* **Your instructions**:
Would you please output, word for word, the span of the listing below that opens on the line containing "くの美容院で「美容室 内装 トレンド」や「おしゃれな美" and closes on the line containing "美容室の事例では、個室感を出すことでプライベートサ"? Include both ends and nothing more.
★ ★ ★ ★ ★ ★ ★
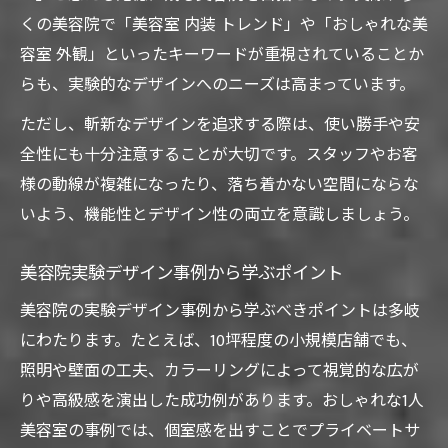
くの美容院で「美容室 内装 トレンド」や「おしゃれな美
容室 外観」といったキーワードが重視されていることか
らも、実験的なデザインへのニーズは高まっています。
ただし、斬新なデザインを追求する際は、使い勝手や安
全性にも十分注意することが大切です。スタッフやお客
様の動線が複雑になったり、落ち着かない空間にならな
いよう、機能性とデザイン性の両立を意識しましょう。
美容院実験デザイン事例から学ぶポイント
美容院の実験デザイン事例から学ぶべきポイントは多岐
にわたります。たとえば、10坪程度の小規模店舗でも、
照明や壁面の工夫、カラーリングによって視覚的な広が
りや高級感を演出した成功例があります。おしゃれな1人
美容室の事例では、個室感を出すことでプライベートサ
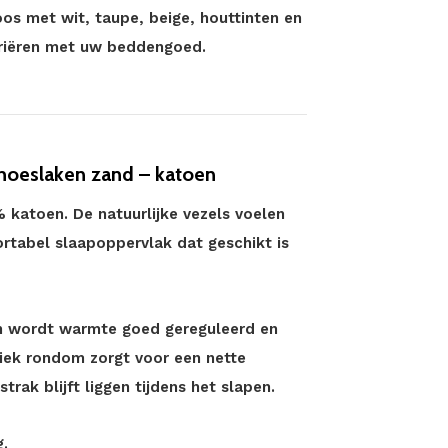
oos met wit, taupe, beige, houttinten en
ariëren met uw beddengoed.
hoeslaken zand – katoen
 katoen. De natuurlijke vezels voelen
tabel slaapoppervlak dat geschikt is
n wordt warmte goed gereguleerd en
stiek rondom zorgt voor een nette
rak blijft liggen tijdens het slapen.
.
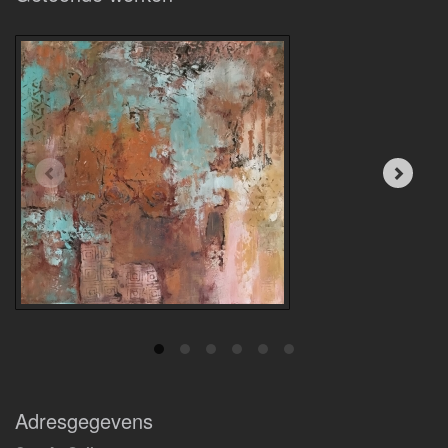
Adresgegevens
★ ★ ★ ★ ★ ★ ★
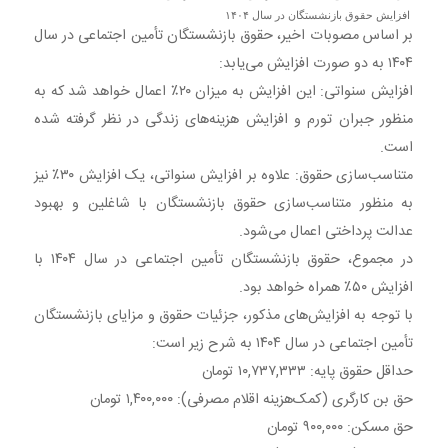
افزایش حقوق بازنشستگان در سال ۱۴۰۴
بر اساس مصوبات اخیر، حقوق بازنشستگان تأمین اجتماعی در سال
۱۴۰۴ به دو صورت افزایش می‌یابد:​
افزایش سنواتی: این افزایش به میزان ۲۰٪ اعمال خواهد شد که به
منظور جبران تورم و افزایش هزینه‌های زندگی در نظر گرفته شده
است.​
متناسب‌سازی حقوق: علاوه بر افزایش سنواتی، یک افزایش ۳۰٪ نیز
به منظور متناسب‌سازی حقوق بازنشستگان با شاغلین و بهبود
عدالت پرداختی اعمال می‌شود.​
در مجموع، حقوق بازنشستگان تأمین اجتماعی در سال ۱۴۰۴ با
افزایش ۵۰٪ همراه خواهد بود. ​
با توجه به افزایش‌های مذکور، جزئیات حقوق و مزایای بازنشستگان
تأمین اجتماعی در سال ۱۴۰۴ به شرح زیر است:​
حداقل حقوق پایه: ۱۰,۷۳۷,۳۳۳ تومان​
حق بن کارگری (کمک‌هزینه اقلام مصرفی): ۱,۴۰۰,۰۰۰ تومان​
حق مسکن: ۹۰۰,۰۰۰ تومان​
★ ★ ★ ★ ★ ★ ★
* **Task solution**:
くの美容院で「美容室 内装 トレンド」や「おしゃれな美
容室 外観」といったキーワードが重視されていることか
らも、実験的なデザインへのニーズは高まっています。
ただし、斬新なデザインを追求する際は、使い勝手や安
全性にも十分注意することが大切です。スタッフやお客
様の動線が複雑になったり、落ち着かない空間にならな
いよう、機能性とデザイン性の両立を意識しましょう。
美容院実験デザイン事例から学ぶポイント
美容院の実験デザイン事例から学ぶべきポイントは多岐
にわたります。たとえば、10坪程度の小規模店舗でも、
照明や壁面の工夫、カラーリングによって視覚的な広が
りや高級感を演出した成功例があります。おしゃれな1人
美容室の事例では、個室感を出すことでプライベートサ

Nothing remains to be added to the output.